TASK DETAILS> In these records, how many lines contain "합동화력함의"? Please reply with the number only.

[Extracted page text data]
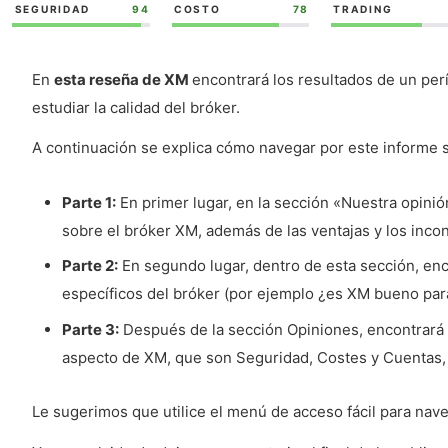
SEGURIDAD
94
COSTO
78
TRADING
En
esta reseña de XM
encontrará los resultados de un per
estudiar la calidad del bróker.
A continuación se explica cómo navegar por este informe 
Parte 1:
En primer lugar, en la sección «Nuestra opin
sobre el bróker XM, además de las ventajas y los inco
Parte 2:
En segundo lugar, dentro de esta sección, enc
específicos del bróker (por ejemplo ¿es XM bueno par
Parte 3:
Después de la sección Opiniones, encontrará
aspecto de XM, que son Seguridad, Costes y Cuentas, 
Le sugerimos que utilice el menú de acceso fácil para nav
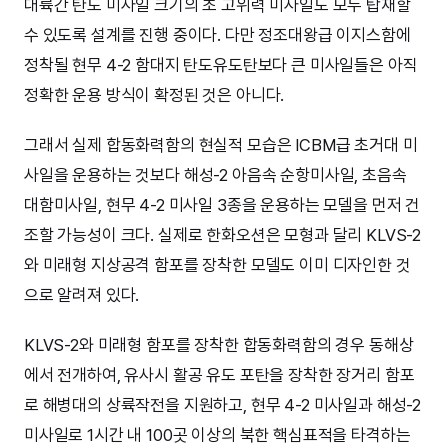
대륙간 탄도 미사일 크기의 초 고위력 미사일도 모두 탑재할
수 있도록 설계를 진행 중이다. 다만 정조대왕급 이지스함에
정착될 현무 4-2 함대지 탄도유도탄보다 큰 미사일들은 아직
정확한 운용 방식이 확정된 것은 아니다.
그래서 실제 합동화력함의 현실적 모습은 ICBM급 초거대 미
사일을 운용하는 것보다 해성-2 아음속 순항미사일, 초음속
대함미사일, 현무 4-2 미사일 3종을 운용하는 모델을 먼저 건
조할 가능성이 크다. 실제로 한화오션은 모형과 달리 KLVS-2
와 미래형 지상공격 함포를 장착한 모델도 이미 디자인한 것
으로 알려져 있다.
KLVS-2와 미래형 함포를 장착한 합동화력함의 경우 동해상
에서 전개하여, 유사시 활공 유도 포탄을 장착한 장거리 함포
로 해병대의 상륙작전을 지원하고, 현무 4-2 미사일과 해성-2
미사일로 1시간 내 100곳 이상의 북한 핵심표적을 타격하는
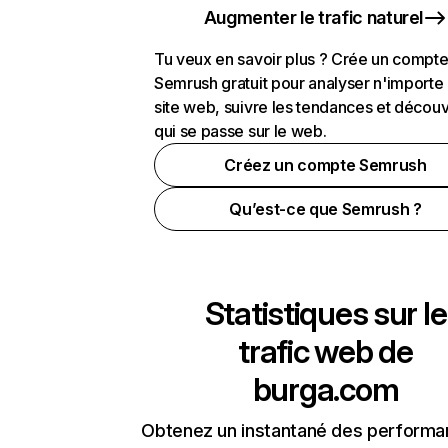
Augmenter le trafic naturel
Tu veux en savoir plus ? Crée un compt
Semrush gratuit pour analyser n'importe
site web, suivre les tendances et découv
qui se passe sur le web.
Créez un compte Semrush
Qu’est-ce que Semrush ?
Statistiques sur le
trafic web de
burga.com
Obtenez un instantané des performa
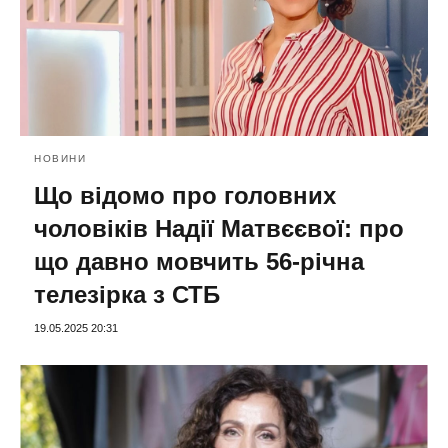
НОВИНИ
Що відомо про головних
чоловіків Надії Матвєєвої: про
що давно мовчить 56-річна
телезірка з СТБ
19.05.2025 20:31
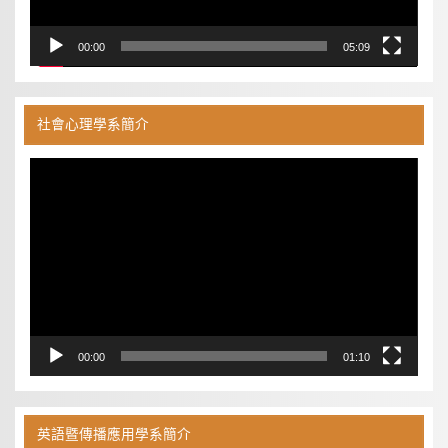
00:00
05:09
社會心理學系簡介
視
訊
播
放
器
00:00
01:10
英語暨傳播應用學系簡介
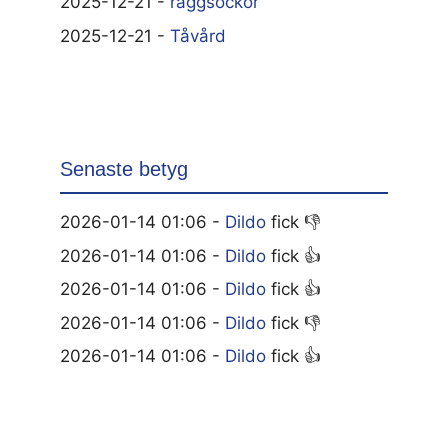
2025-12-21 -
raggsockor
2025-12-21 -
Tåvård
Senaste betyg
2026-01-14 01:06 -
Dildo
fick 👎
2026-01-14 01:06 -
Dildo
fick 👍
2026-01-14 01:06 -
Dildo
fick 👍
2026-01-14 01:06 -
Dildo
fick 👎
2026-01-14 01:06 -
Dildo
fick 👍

YOUR SOLUTION> 2